→ WORK REQUEST 1
Reproduce word for word the stretch of the John Avery & Company text from "By the 5th article" through "articles of association.".
→ WORK REQUEST 2
Decide whether each statement agrees with the John Avery & Company text: (a) the company was formed in 1884; (b) the capital was divided into shares of £5 each; (c) a special resolution under section 110 required a majority of not less than two-thirds of the votes. Answer yes or no for each, quoting the deciding words exactly.
→ WORK REQUEST 3
Recast the paragraph of the John Avery & Company text that begins "By the 5th article of the memorandum" as a short list, keeping its main facts.
##### DOCUMENT TEXT #####
The company of John Avery & Company, Limited, was formed in the year 1884, and duly registered. The object of the company was to acquire the whole effects of the firm of John Avery & Company, wholesale stationers, &c., Aberdeen, and the goodwill of their whole business, and to carry on the various branches of the said business.
By the 5th article of the memorandum of association the capital of the company was fixed at £15,000, divided into shares of £1 each, with power to the company to increase or reduce the capital as provided by the articles of association.
By section 110 of said articles of association it was provided—“The company may from time to time, by special resolution passed by a majority of not less than three-fourths of the votes of the members entitled to vote, modify the conditions contained in the memorandum of association to the extent authorised by the Companies Acts 1862 to 1883, or alter or amend any of the provisions contained in these presents, or make new provisions in lieu thereof or in addition thereto.”
##### SUPPLIED RECORDS #####
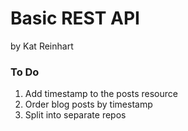 # Basic REST API 
  by Kat Reinhart

### To Do
1. Add timestamp to the posts resource 
1. Order blog posts by timestamp
1. Split into separate repos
#####
→ RESPONSE BOX 1
By the 5th article of the memorandum of association the capital of the company was fixed at £15,000, divided into shares of £1 each, with power to the company to increase or reduce the capital as provided by the articles of association.

→ RESPONSE BOX 2
(a) Yes: "was formed in the year 1884"
(b) No: "divided into shares of £1 each"
(c) No: "a majority of not less than three-fourths of the votes"

→ RESPONSE BOX 3
- Source: the 5th article of the memorandum of association
- Capital: fixed at £15,000
- Shares: £1 each
- The company may increase or reduce the capital as provided by the articles of association.